• Problem description
Would you please copy all of the data exactly, skipping the images?
╭─ Records for this exercise
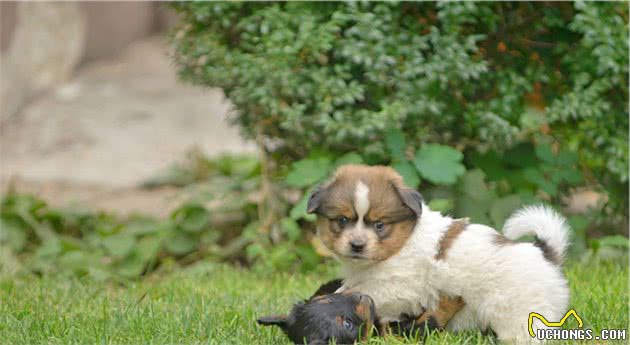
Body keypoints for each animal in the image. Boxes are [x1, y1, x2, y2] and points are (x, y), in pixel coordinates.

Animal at [256, 280, 464, 344]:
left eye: (328, 299)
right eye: (347, 324)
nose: (359, 296)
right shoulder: (397, 338)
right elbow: (427, 323)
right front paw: (453, 297)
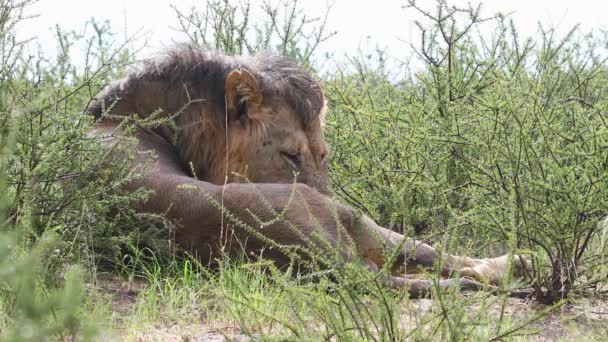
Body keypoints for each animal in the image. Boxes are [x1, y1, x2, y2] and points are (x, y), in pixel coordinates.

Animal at [86, 44, 528, 296]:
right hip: (348, 219)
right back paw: (517, 264)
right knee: (424, 254)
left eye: (323, 155)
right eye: (290, 155)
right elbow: (427, 249)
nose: (324, 192)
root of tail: (333, 261)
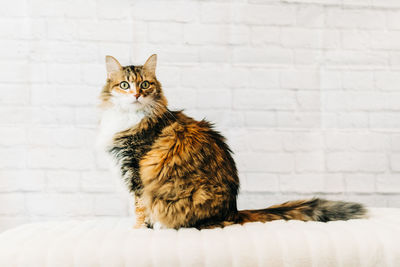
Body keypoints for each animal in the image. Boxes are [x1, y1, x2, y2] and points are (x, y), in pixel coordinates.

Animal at [98, 54, 368, 230]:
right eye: (124, 85)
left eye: (145, 84)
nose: (136, 94)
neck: (128, 118)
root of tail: (233, 210)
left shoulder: (136, 170)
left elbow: (140, 208)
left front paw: (138, 230)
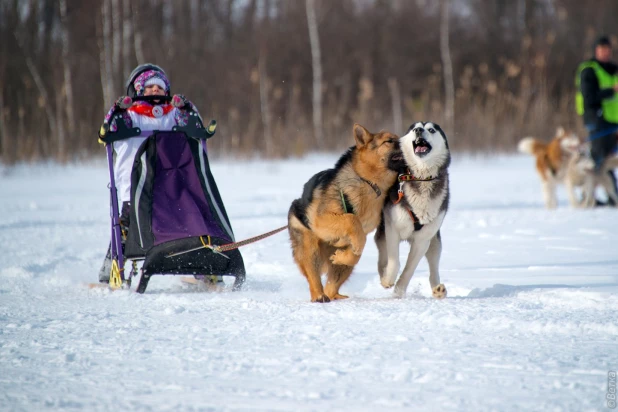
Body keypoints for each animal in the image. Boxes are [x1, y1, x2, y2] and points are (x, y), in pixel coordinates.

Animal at [286, 124, 402, 300]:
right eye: (389, 141)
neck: (367, 182)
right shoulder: (321, 220)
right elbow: (351, 219)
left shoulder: (360, 234)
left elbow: (356, 252)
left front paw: (343, 256)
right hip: (310, 249)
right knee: (314, 279)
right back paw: (319, 296)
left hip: (341, 269)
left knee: (331, 286)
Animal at [370, 120, 448, 298]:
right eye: (414, 128)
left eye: (431, 130)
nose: (419, 130)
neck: (421, 178)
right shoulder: (392, 227)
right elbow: (394, 262)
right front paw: (388, 280)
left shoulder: (423, 240)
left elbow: (409, 269)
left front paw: (398, 292)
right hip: (383, 231)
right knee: (382, 256)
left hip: (435, 241)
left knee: (434, 266)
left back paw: (438, 290)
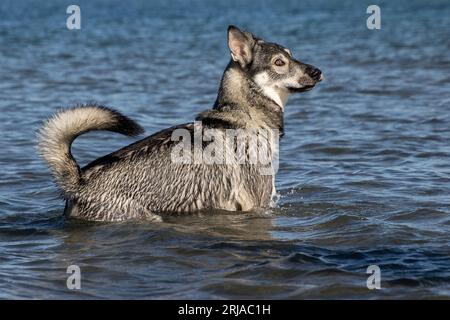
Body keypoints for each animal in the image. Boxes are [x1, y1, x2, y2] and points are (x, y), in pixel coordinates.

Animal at [37, 25, 320, 221]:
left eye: (292, 55)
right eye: (279, 62)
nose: (317, 71)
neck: (246, 116)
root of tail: (79, 182)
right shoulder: (257, 205)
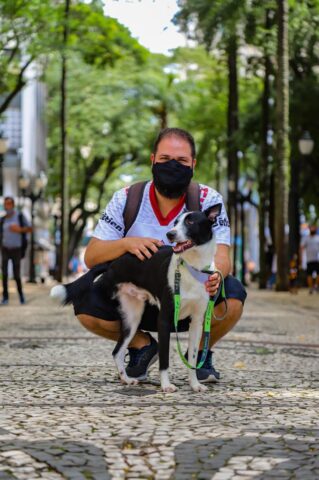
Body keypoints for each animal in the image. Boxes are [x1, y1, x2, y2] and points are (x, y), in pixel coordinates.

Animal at [52, 203, 222, 394]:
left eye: (191, 222)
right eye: (175, 223)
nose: (170, 234)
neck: (192, 266)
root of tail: (113, 263)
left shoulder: (198, 322)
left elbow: (192, 359)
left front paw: (194, 384)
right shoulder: (164, 320)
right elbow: (164, 359)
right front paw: (166, 385)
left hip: (132, 317)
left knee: (117, 352)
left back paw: (126, 379)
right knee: (116, 350)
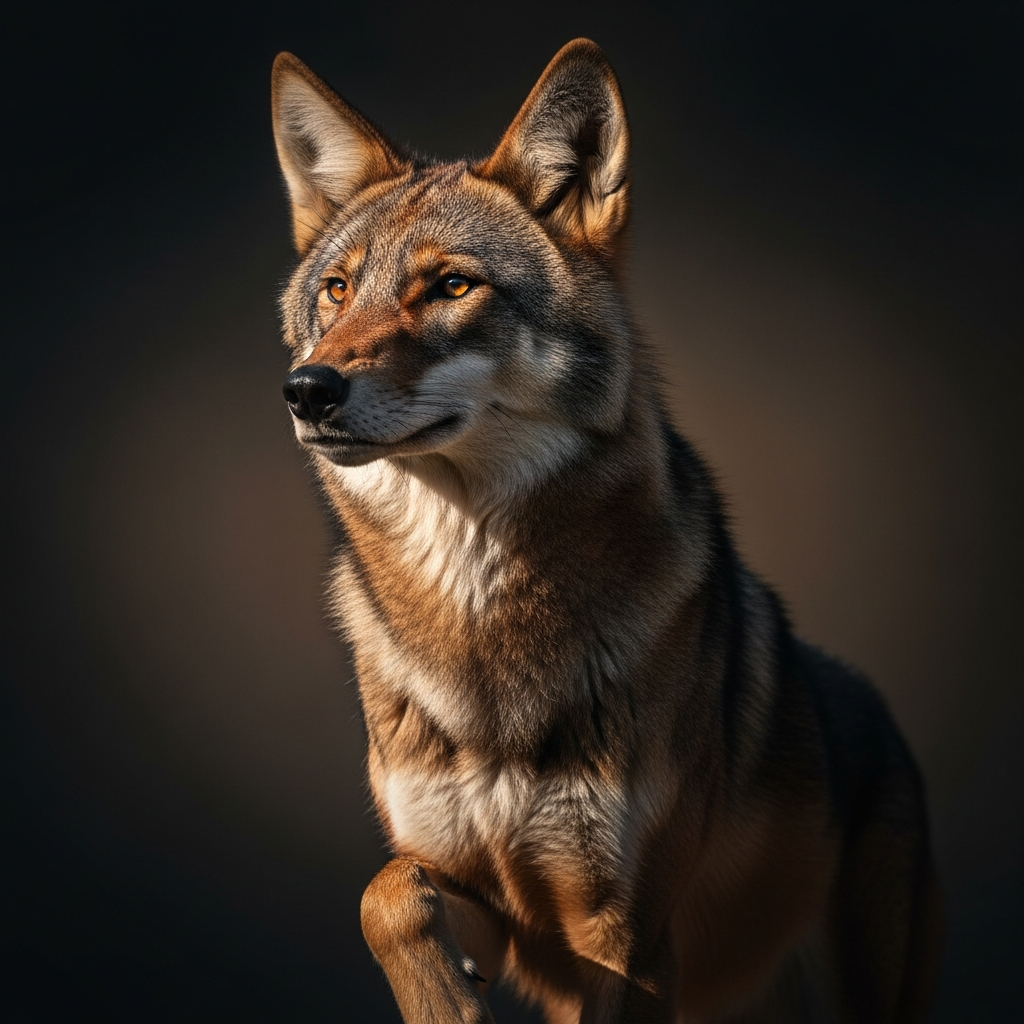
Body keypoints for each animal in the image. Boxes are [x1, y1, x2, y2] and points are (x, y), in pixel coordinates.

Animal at [270, 38, 940, 1024]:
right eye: (337, 290)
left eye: (452, 285)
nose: (308, 390)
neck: (479, 621)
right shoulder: (489, 905)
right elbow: (386, 893)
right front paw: (446, 1002)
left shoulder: (624, 936)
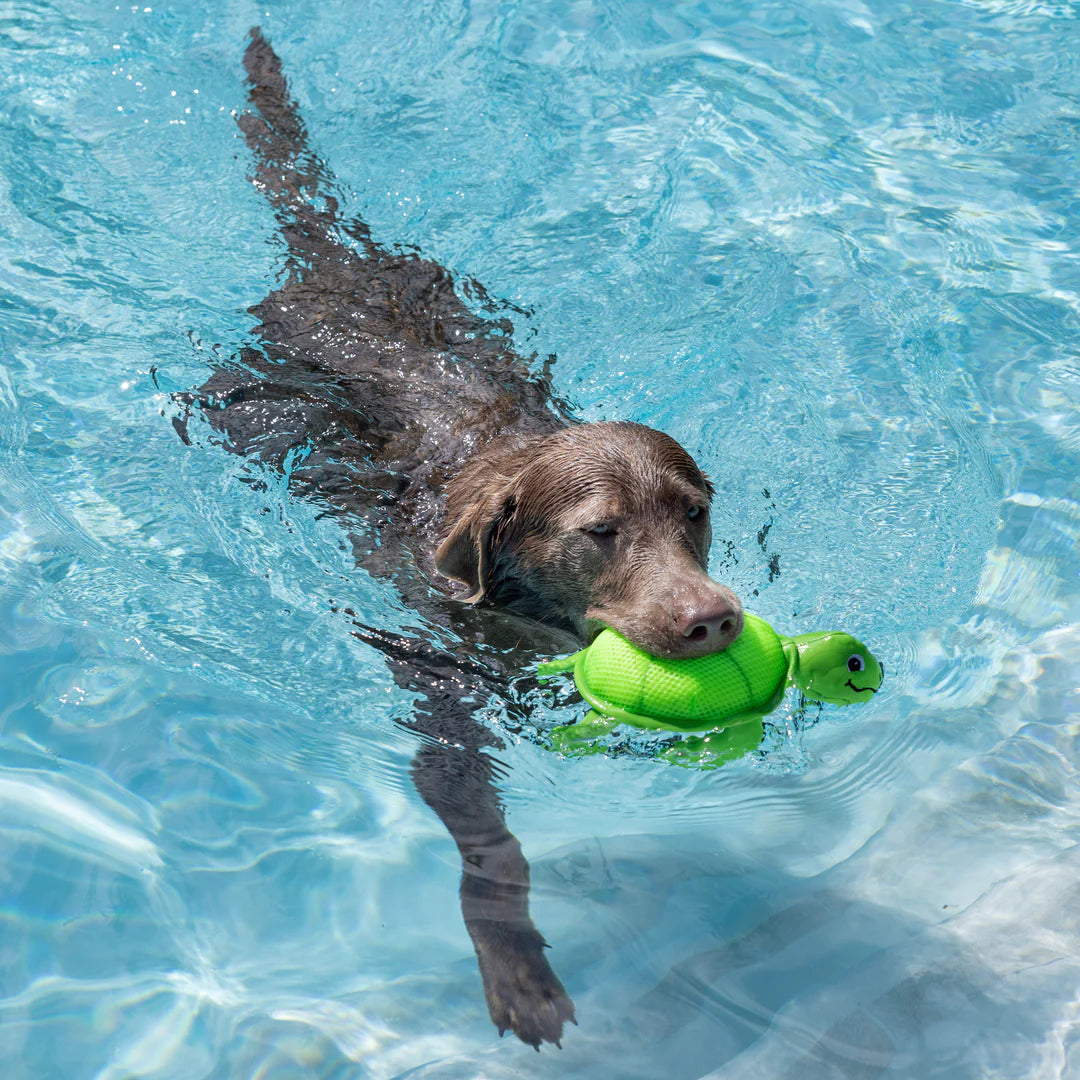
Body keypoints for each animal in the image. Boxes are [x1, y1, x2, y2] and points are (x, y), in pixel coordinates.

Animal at [174, 29, 743, 1049]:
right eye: (601, 531)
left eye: (696, 513)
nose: (713, 618)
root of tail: (337, 265)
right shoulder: (438, 695)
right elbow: (492, 845)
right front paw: (521, 974)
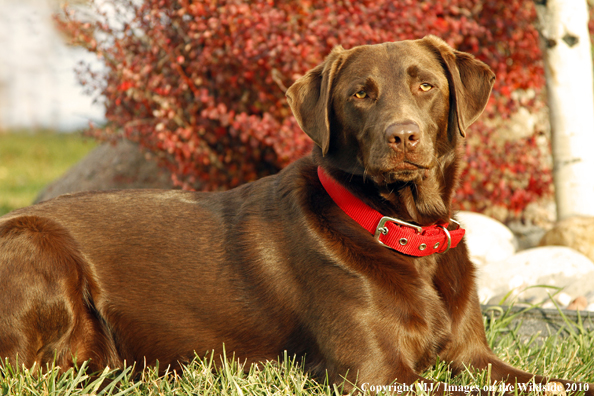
╰─
• Response for this exercise
Body keypoints for each animal in the image. Boxes are [x1, y1, x2, y2] and points are (x, y), in pixel coordinates.

Animal at [256, 280, 464, 344]:
left eye: (328, 299)
right eye: (347, 324)
nose: (359, 296)
right shoulder: (397, 338)
right elbow: (427, 323)
right front paw: (453, 297)
Body keypoints for each animal in the image. Boxes are [x1, y1, x2, y2] and points are (x, y), in pixel coordinates.

Animal at [86, 44, 528, 296]:
right hip: (348, 219)
right back paw: (517, 264)
right knee: (424, 254)
left eye: (323, 155)
right eye: (290, 155)
right elbow: (427, 249)
nose: (324, 192)
root of tail: (333, 261)
Body keypoints for each animal in the image. Boxes are [x1, y1, x2, y2] and points are (x, y), in pixel coordinates.

Animal at [98, 54, 368, 230]:
right eye: (124, 85)
left eye: (145, 84)
nose: (136, 94)
neck: (128, 118)
root of tail: (233, 210)
left shoulder: (136, 170)
left elbow: (140, 208)
left front paw: (138, 230)
Body keypoints for each animal in the image. Boxes are [x1, y1, x2, y2] and points are (x, y), in pixel coordinates.

Animal at [286, 124, 402, 300]:
right eye: (389, 141)
neck: (367, 182)
right shoulder: (321, 220)
right elbow: (351, 219)
left shoulder: (360, 234)
left elbow: (356, 252)
left front paw: (343, 256)
right hip: (310, 249)
right knee: (314, 279)
right back paw: (319, 296)
left hip: (341, 269)
left knee: (331, 286)
Animal at [370, 120, 448, 298]:
right eye: (414, 128)
left eye: (431, 130)
nose: (419, 130)
neck: (421, 178)
right shoulder: (392, 227)
right elbow: (394, 262)
right front paw: (388, 280)
left shoulder: (423, 240)
left elbow: (409, 269)
left front paw: (398, 292)
right hip: (383, 231)
right knee: (382, 256)
left hip: (435, 241)
left knee: (434, 266)
left back paw: (438, 290)
Body keypoints for each animal in the image. Boxes are [x1, y1, x2, y2] and points are (x, y), in pixel coordinates.

Animal at [37, 25, 320, 221]:
left eye: (292, 55)
right eye: (279, 62)
nose: (317, 71)
neck: (246, 116)
root of tail: (79, 182)
right shoulder: (257, 205)
Body keypoints for each animal in the image. Boxes are [x1, y1, x2, y2] and points are (x, y), in pixel coordinates.

Animal at [52, 203, 222, 394]:
left eye: (191, 222)
right eye: (175, 223)
nose: (170, 234)
neck: (192, 266)
root of tail: (113, 263)
left shoulder: (198, 322)
left elbow: (192, 359)
left front paw: (194, 384)
right shoulder: (164, 320)
right elbow: (164, 359)
right front paw: (166, 385)
left hip: (132, 317)
left knee: (117, 352)
left back paw: (126, 379)
right knee: (116, 350)
Body keypoints for each animal in the image. Boxes are [x1, y1, x2, y2] and points are (x, y), in pixel coordinates.

Animal at [270, 38, 940, 1024]:
right eye: (337, 290)
left eye: (452, 285)
nose: (308, 390)
neck: (479, 621)
right shoulder: (489, 905)
right elbow: (386, 893)
right front paw: (446, 1002)
left shoulder: (624, 936)
Body keypoints for each animal in the image. Boxes are [x1, y1, x2, y2] and points are (x, y), in pixel coordinates.

Animal at [174, 29, 743, 1049]:
right eye: (601, 531)
left eye: (696, 513)
nose: (713, 618)
root of tail: (337, 265)
right shoulder: (438, 695)
right elbow: (492, 845)
right front paw: (521, 974)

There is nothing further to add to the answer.